Walmart is a good corporate neighbor, Orange Township officials said.
“I don't think we've ever had any problem with them. If something pops up out of the ordinary (Farahay) will give the manager a call and they take care of it right now,” Gladman said, noting that most of the businesses in Orange Township are good at doing that.
Jeff Stone, manager of the Walmart in Lewis Center, told ThisWeek that statewide in 2010, the company made $28.2 million in cash and in-kind contributions to local organizations.
“We have township cleanup days, (and Walmart) will provide trash bags,” Farahay said, “and when we had groundbreakings, they’ve given us some fancy shovels and stuff like that. So they always seem to cooperate and have a community interest.”
Agan said the township didn’t have a local grocer that might have felt threatened by the arrival of a large retailer, so that impact wasn’t a factor when the Walmart opened. He said the small shops in the area are specialty shops that tend to come and go.
“People do little novel start-up businesses … sometimes they fly and sometimes they don't,” Agan said, noting that large retailers such as Walmart serve the demographics of the community.
“The township's average age is in the 30s and that means they buy a lot of groceries, a lot of toys for the kids, and they want good schools and good parks. They're very active,” Agan said. “The store gets a lot of traffic and also supplies a lot of jobs.”
He said commercial development of any size is will bring with it the need for more services.
“There's shoplifting and the like, but the taxes the developments pay help support the schools and parks,” Agan said. “So, which do you want?”
Emergency services in Orange Township aren’t feeling taxed by Walmart, officials said.
In 2010, 33 of the 2,000 runs made by the Orange Township Fire Department were to Walmart, Fire Chief Tom Stewart said.
Of the fire runs, two were to the Subway that shares the same building, Stewart said; most were just responding to alarms.

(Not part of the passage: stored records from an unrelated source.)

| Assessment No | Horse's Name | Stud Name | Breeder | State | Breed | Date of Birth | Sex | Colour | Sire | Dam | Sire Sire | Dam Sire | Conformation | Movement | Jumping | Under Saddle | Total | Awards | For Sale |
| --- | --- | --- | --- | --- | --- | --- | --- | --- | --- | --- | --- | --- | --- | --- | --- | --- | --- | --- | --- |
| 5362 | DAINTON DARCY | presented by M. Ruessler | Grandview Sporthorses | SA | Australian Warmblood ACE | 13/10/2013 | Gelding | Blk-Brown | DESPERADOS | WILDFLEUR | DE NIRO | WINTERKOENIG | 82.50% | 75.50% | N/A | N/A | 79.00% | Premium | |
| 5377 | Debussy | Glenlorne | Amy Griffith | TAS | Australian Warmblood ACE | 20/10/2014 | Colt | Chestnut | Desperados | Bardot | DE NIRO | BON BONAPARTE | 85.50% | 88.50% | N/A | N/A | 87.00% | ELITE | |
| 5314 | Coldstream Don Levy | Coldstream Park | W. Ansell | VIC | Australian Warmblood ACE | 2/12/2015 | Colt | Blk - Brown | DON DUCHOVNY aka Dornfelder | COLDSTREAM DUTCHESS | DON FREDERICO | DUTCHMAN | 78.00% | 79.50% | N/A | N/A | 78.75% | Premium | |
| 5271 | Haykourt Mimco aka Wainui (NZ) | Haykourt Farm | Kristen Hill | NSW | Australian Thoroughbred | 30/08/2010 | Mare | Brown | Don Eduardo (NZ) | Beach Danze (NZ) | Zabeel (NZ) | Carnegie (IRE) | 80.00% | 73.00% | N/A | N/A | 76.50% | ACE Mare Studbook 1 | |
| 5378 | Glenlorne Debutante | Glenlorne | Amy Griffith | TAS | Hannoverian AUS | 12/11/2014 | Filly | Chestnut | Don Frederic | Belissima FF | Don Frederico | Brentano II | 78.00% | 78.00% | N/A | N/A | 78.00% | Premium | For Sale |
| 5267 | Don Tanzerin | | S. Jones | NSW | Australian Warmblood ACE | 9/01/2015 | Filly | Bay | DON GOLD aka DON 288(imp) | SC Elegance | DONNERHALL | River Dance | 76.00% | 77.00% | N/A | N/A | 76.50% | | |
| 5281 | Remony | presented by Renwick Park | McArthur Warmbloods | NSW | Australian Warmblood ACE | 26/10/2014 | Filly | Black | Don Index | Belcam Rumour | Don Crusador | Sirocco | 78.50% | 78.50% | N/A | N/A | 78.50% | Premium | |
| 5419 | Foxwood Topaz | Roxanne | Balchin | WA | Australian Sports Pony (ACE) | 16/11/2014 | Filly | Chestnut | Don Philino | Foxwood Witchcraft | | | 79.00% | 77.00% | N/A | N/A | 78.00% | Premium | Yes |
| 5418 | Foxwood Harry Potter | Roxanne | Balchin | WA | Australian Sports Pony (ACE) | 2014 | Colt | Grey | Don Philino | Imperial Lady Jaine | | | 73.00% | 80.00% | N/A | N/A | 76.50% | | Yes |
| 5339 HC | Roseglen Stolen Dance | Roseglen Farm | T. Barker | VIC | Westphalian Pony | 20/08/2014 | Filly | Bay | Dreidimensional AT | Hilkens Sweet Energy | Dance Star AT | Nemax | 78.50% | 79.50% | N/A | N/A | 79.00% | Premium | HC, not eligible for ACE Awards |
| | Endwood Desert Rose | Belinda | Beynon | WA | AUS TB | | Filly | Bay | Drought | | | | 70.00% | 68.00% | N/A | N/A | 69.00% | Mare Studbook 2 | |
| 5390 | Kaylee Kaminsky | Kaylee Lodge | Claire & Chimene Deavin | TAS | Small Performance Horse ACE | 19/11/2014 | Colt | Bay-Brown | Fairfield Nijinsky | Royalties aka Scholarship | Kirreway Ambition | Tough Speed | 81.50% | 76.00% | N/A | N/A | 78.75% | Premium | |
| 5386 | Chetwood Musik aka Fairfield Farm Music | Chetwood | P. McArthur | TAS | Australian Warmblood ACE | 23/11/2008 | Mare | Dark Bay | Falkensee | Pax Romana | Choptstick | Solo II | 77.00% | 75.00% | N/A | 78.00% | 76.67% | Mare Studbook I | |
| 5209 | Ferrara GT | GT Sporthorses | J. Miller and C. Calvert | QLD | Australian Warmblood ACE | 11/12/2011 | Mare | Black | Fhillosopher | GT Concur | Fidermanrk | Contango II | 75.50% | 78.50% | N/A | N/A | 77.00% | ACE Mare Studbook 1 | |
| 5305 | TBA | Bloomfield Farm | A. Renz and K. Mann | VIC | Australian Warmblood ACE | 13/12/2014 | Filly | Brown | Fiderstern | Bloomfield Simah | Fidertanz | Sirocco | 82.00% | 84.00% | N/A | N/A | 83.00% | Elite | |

“Walmart builds to the state fire code, so rarely — I don't want to say it would never happen — but rarely would there be any major fire or incident there that would cause us to put a lot of resources into a building like that because they meet our codes, they listen to us and work with us,” Stewart said.
Assistant Chief Matt Noble said when Walmart held a grand opening for its renovated store recently, the company donated $1,000 toward the department’s fire-prevention efforts.
“They are responsible corporate citizens with the way they build, engage in fire prevention and the way they share resources and make donations,” Noble said.
Likewise, Delaware County Sheriff Walter Davis said countywide in 2010, his office received 35,531 calls for service, of which 1.2 percent, or 426, where to the Walmart store in Orange Township. Of the 7,966 reports written in 2010, only 1.8 percent, or 144, were related to the Walmart store. Those included 79 reports of theft, 13 traffic stops and eight hit-skip reports, he said.